Directions for this task
Output all entries verbatim. Skip pictures.

BEGIN The data

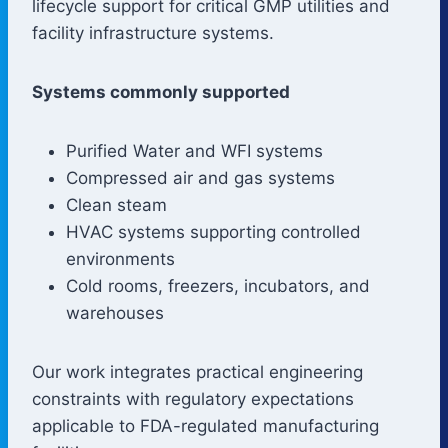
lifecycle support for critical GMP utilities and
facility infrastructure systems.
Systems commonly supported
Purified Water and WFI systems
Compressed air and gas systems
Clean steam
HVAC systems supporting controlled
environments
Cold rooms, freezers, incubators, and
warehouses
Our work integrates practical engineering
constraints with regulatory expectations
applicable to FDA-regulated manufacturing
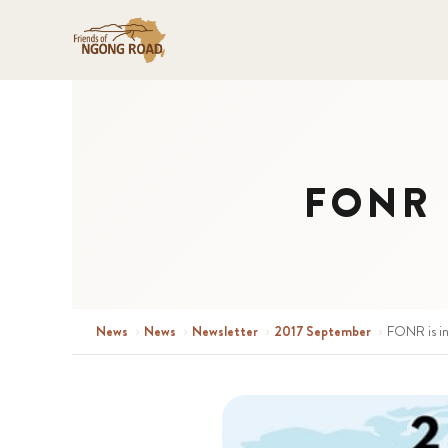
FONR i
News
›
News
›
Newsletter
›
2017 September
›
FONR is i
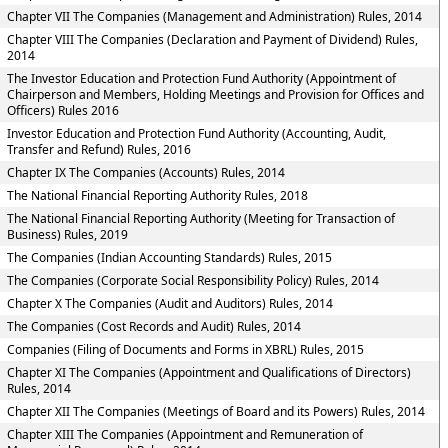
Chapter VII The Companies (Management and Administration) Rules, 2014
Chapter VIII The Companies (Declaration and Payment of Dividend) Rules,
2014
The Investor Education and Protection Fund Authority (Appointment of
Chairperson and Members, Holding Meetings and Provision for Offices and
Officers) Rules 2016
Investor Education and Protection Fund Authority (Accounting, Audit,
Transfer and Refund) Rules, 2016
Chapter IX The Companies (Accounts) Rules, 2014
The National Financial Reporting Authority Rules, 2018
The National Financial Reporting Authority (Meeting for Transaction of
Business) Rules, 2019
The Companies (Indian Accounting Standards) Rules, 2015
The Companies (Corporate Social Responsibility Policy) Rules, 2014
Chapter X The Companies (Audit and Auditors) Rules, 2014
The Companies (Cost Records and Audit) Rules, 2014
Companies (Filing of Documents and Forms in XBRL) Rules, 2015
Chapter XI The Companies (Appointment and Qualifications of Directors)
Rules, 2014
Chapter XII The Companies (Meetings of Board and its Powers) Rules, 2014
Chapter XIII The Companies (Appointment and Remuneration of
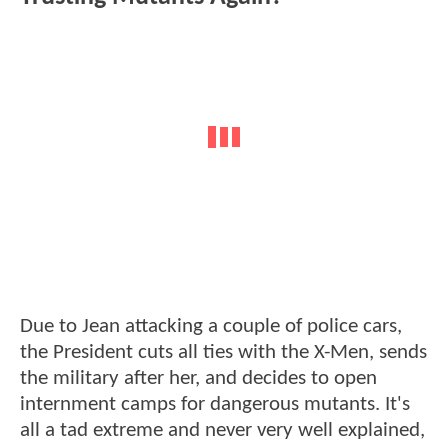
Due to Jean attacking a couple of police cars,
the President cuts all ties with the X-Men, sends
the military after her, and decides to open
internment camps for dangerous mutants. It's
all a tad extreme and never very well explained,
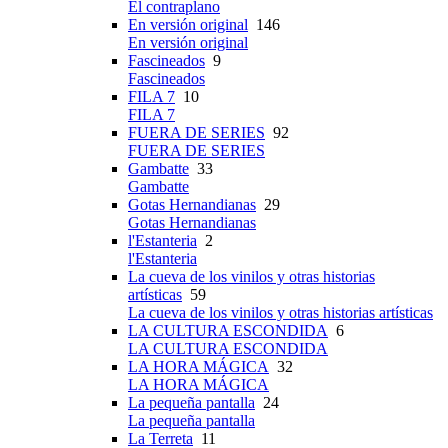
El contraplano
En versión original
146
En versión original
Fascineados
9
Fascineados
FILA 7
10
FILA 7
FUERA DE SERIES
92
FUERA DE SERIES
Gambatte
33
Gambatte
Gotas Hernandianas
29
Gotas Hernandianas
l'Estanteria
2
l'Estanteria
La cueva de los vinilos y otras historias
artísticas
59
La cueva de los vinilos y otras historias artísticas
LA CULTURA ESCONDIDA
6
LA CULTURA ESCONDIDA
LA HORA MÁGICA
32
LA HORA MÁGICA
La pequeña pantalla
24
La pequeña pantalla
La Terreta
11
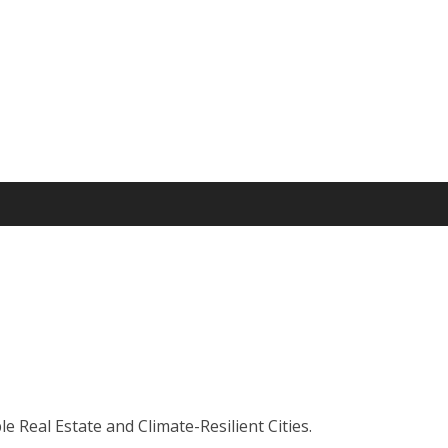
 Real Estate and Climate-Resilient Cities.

END The data

Task result
lifecycle support for critical GMP utilities and
facility infrastructure systems.
Systems commonly supported
Purified Water and WFI systems
Compressed air and gas systems
Clean steam
HVAC systems supporting controlled
environments
Cold rooms, freezers, incubators, and
warehouses
Our work integrates practical engineering
constraints with regulatory expectations
applicable to FDA-regulated manufacturing
FONR i
News
›
News
›
Newsletter
›
2017 September
›
FONR is i
Chapter VII The Companies (Management and Administration) Rules, 2014
Chapter VIII The Companies (Declaration and Payment of Dividend) Rules,
2014
The Investor Education and Protection Fund Authority (Appointment of
Chairperson and Members, Holding Meetings and Provision for Offices and
Officers) Rules 2016
Investor Education and Protection Fund Authority (Accounting, Audit,
Transfer and Refund) Rules, 2016
Chapter IX The Companies (Accounts) Rules, 2014
The National Financial Reporting Authority Rules, 2018
The National Financial Reporting Authority (Meeting for Transaction of
Business) Rules, 2019
The Companies (Indian Accounting Standards) Rules, 2015
The Companies (Corporate Social Responsibility Policy) Rules, 2014
Chapter X The Companies (Audit and Auditors) Rules, 2014
The Companies (Cost Records and Audit) Rules, 2014
Companies (Filing of Documents and Forms in XBRL) Rules, 2015
Chapter XI The Companies (Appointment and Qualifications of Directors)
Rules, 2014
Chapter XII The Companies (Meetings of Board and its Powers) Rules, 2014
Chapter XIII The Companies (Appointment and Remuneration of
Due to Jean attacking a couple of police cars,
the President cuts all ties with the X-Men, sends
the military after her, and decides to open
internment camps for dangerous mutants. It's
all a tad extreme and never very well explained,
El contraplano
En versión original
146
En versión original
Fascineados
9
Fascineados
FILA 7
10
FILA 7
FUERA DE SERIES
92
FUERA DE SERIES
Gambatte
33
Gambatte
Gotas Hernandianas
29
Gotas Hernandianas
l'Estanteria
2
l'Estanteria
La cueva de los vinilos y otras historias
artísticas
59
La cueva de los vinilos y otras historias artísticas
LA CULTURA ESCONDIDA
6
LA CULTURA ESCONDIDA
LA HORA MÁGICA
32
LA HORA MÁGICA
La pequeña pantalla
24
La pequeña pantalla
La Terreta
11
 Real Estate and Climate-Resilient Cities.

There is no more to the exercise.